Texto do documento>
::::::

A mensagem de Dom Ximenes Belo na Comemoração do 7º aniversário da independência de Timor.

Trabalhar pela Independência de Timor-Leste, sendo bom cidadão em qualquer parte do mundo…Estudar, trabalhar, ser patriota respeitando os concidadãos e os estrangeiros, formando com todos a grande família humana, Dom Carlos Filipe Ximenes Belo.



Celebramos este ano da graça do Senhor, 2009, o 7º aniversário da independência de Timor. Considero a independência como um graça de Deus para o Povo Timorenses, e como um esforço e resultado da luta heróica de todos os timorenses. Como Estado, Timor, juridicamente começou a existir a partir de 20 de Maio de 2002. Como Nação, Timor oriental já era uma realidade antes dessa data. E Timor é a nossa Pátria, a Pátria timorense.

Esclareçamos um pouco estes três conceitos.
Nação: Segundo a definição dada pelo historiador português João Ameal, a nação é uma “ comunidade histórica de cultura. Funda-se numa história comum, e afinidade de espírito e instituições (mentalidade, educação, estilo de vida e de relações sociais, valores éticos, maneira de estar no mundo, inserção na natureza) e num sentimento de destino comum” (in Enciclopédia Luso-Brasileira de Cultura, Verbo, vol. 13, col. 1641). A nação é a realidade onde se nasce e é uma realidade sócio-histórica. Cada nação distingue-se pelas condições de que surge. Diferenciação linguística, étnica, religiosa, geográfica, política. “A nação corresponde a um conceito cultural onde ressaltam elementos culturais” (ibidem, vol. 14, col. 1464). Há nações que não são estados (ex. Os Curdos, talvez, os batak na Sumatra, Papua Barat, etc).

::::::

Informação extraída>
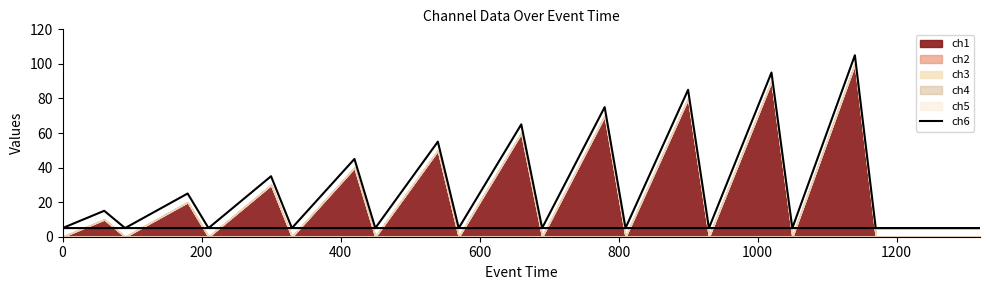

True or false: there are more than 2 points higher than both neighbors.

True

::::::

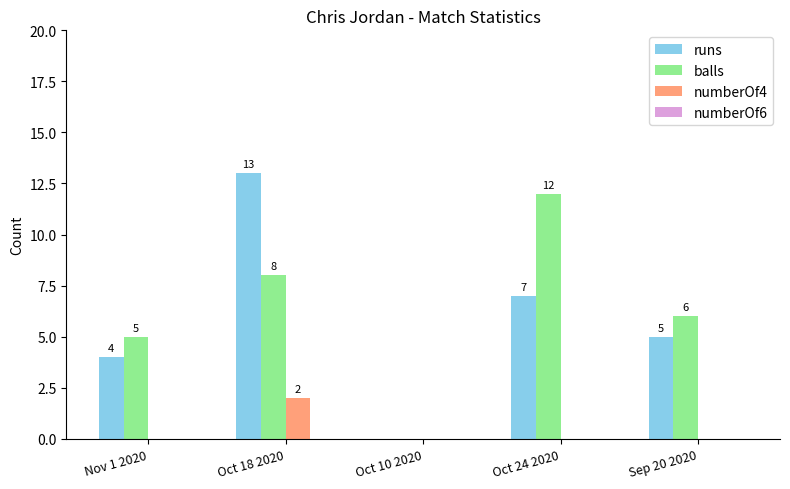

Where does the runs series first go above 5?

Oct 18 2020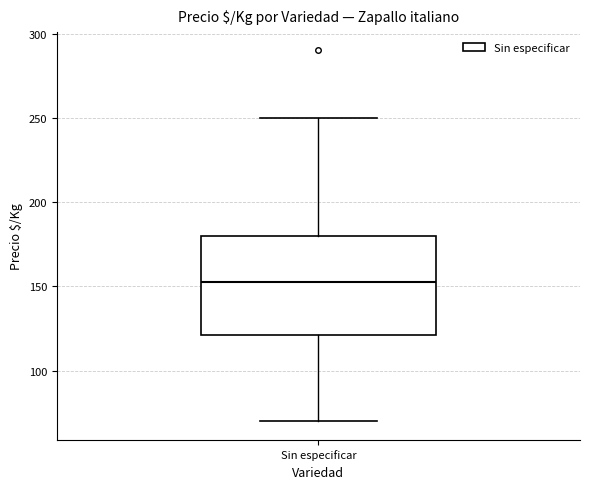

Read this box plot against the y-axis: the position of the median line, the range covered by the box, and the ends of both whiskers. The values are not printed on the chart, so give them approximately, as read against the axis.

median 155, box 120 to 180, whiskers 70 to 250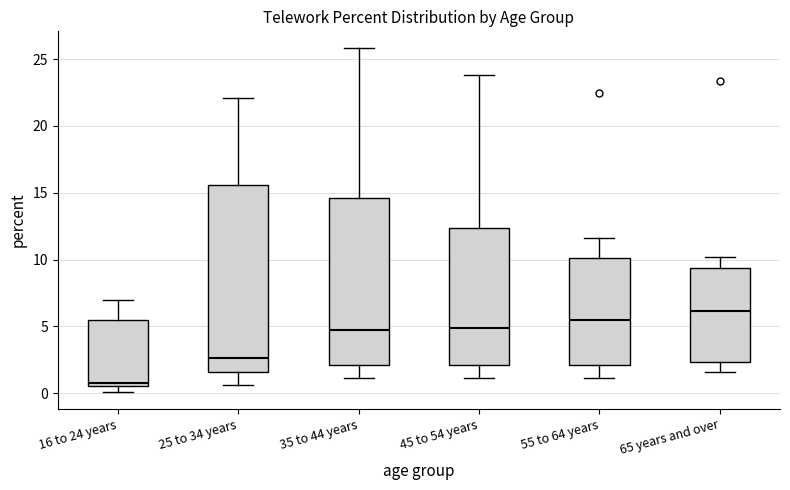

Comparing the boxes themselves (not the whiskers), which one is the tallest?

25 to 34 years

::::::

Objetivo da tarefa> Pode reescrever o trecho da mensagem de Dom Ximenes Belo que começa em "Trabalhar pela Independência" e termina em "Filipe Ximenes Belo.", substituindo "estrangeiros" por "visitantes"?

Resultado da tarefa>
Trabalhar pela Independência de Timor-Leste, sendo bom cidadão em qualquer parte do mundo…Estudar, trabalhar, ser patriota respeitando os concidadãos e os visitantes, formando com todos a grande família humana, Dom Carlos Filipe Ximenes Belo.